The facts, as established on reliable evidence, will bear no such construction, justify no such assumption. For years the Mormons have undoubtedly been self-confessed and tolerably peaceable citizens. They have never pretended, nor has any one ever charged them with owing allegiance to any other authorities than those of their Territory and those of the United States. Until latterly they invariably spoke of the United States Government as loyal citizens should. Brigham Young accepted a commission from the President, which he has never resigned, and under which he still holds over. Other United States officers have for years exercised their functions in the Territory without disturbance. Till the late riots, no single occurrence in the history of the Salt Lake settlement can be said to have shaken the bond which united that Territory to the Union. Where, then, is the evidence of alienage? Where the ground for disfranchising these people?

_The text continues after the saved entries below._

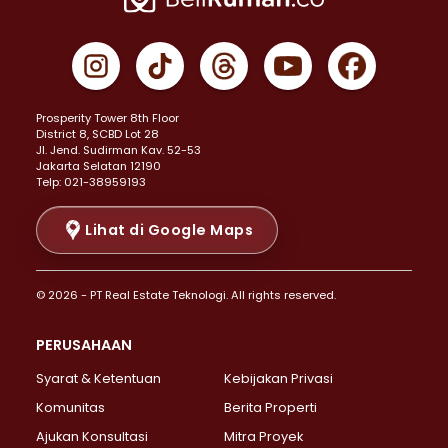
Properti Dijual di Cempaka Putih >
Properti Dijual di Gambir >
Properti Dijual di Johar Baru >
Properti Dijual di Kemayoran >
Prosperity Tower 8th Floor
Properti Dijual di Menteng >
District 8, SCBD Lot 28
Properti Dijual di Senen >
JI. Jend. Sudirman Kav. 52-53
Jakarta Selatan 12190
Properti Dijual di Tanah Abang >
Telp: 021-38959193
Properti Dijual di Cikini >
Properti Dijual di Kramat >
Lihat di Google Maps
Properti Dijual di Pasar Baru >
Properti Dijual di Bendungan Hilir >
© 2026 - PT Real Estate Teknologi. All rights reserved.
Properti Dijual di Jakarta Selatan >
Properti Dijual di Cilandak >
PERUSAHAAN
Properti Dijual di Lebak Bulus >
Syarat & Ketentuan
Kebijakan Privasi
Properti Dijual di Gandaria Selatan >
Properti Dijual di Pondok Labu >
Komunitas
Berita Properti
Properti Dijual di Cipete Selatan >
Ajukan Konsultasi
Mitra Proyek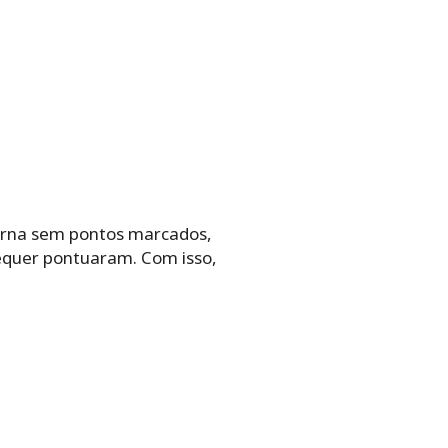
erna sem pontos marcados,
sequer pontuaram. Com isso,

This scheme of repealing Territorial Acts is open to grave objections. Suppose a new Territory carved, in any future year of grace, out of New Mexico, and organized on the basis of the Kansas and Nebraska acts; suppose that Territory peopled with slaveholders, and prepared for admission to the Union with a Slave Constitution; and suppose a Congress strongly imbued with hostility to the extension of slavery; how convenient a precedent this scheme of Senator Douglas's would be for the passage of an Act repealing the Territorial Act of the new Territory, and leaving the offending slaveholders in the attitude of "alien enemies!"

If this Confederacy is to last, the blessing can only be secured by unswerving adherence to the great principle of local self-government which underlies all our institutions. Once violate the principle—once concede to the higher authority the right of encroaching upon the inferior, and overstepping the fixed limits of its administrative sphere to make itself sovereign — and the tie which connects the commonwealths of this continent will be weakened and ultimately severed. Neither cities, nor Territories, nor States will adhere to a Confederacy which costs them their independence; the most that can be expected of them is just that degree of subordination to the general authority which is compensated by the benefits of the Confederation.

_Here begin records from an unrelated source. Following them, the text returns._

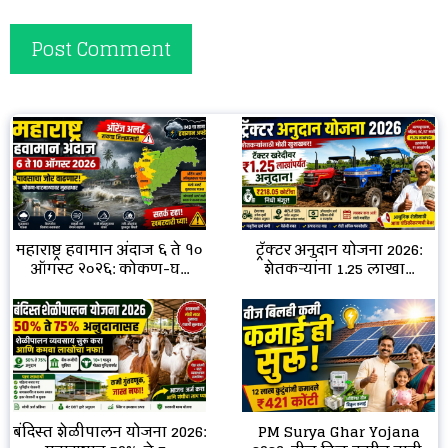
महाराष्ट्र हवामान अंदाज ६ ते १०
ट्रॅक्टर अनुदान योजना 2026:
ऑगस्ट २०२६: कोकण-घ...
शेतकऱ्यांना ₹1.25 लाखा...
बंदिस्त शेळीपालन योजना 2026:
PM Surya Ghar Yojana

The Mormons, there is reason to believe, are in contumacy. They have assaulted our officials; let us hear their story before we condemn them utterly. They marry several wives; let us teach them better. It is said they are plotting sedition; let us guard against this by sending a few soldiers to keep guard at the new Governor's door. But this lately popular idea of crushing out the Mormons, and dashing furiously upon them with horse and foot, because sensation stories have been published about Brigham Young's wives, is not up to the mark of the common sense of the age. Such absurdities as polygamy in a country where men outnumber the women, and the poorest can afford to marry, only need, to explode them, a little time and plenty of fresh air. As to rebellion against the United States, we suspect the bulk of the Mormon community have far too much to do to make an honest living to have time for such foolery. They are thinking a great deal more of the grasshoppers than of Uncle Sam's troops. So far as we can judge, on the facts as known at present, though the new Governor of Utah will undoubtedly have a hard task to perform, the ultimate difficulties of Mormonism may be surmounted by a temperate exercise of discretion and firmness, and by the effect of time, without violating any such vital principle as the inherent sovereignty of the people of each and every separate community within the United States.